There is a tension between strict structure and open interpretation in your work. How do you balance control and unpredictability?
When I start an ARTITOY, I may proceed in either of two distinct yet connected methods. One is just making some linear marks at random that I moodily choose from my visual engines. If I feel the drawing is flowing and promising, I engage in a visual game of discovery that eventually will be fused to a device. This is a purely intuitive visualizing procedure yet based on my structured vocabulary of seven drawing styles at hand. The other is already bringing to this process an idea of spatial configuration to develop. To discover what emerges becomes a more conscious and planned effort of creation, yet still uncertain. In both cases, the balance lies in the unpredictability of the process in various endpoints by applying my controlled abstract visual language. Another feature of balance is more technical. I use creative algorithms or sets of instructions or rules that I ideate and implement while I progress in the drawing. As it unfolds, it reveals different configurations at different endpoints. In the end, the almost mechanical analog drawing operation becomes an intuitive design that makes possible a visual game, thus fusing the distinct art disciplines of drawing and design, and mimicking the digital through the analog.

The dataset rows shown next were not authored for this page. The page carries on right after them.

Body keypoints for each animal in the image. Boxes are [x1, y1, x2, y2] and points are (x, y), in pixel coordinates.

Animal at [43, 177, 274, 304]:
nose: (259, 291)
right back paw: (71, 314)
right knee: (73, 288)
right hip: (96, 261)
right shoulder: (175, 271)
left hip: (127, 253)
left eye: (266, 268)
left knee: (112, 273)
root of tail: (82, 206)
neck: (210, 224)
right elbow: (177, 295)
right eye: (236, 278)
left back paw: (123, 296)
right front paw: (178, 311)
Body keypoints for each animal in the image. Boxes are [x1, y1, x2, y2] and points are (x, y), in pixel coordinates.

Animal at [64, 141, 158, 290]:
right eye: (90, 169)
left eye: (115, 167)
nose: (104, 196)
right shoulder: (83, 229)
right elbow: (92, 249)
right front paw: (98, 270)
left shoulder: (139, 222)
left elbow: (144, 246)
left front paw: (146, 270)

Many of your references deal with dimensions beyond what we can see with the naked eye. Are you trying to represent those dimensions or suggest them?
In my created cosmos, I treat space as if it were real, so just a simulacrum. In this realm, I picture SPACE as the result of an explosion of infinite force, borrowing the idea from the Big Bang Theory in physics. As a result of the infinite expansion of space, dimensions are created. SPACE expanding at such a rate does not merely stretch outward, but makes more room for more space to fit. Therefore, a dimension is an extra space to the previous one as it expands. In other words, SPACE expands dimensionally, not extensionally. Space becomes more complex, not necessarily bigger. To have an image of this idea, I treat dimensions as systems of reference for the elements they contain. The images I draw that I claim to be dimensional are perspectives that have no relation to any reality at all. They become closed systems with their own rules, becoming their own reality. Any resemblance between my dimensional images and what we consider real is purely coincidental. And yet, if one day this idea is proven true, I will be glad it was worth making, and if not, it will be the best daydream I have ever had.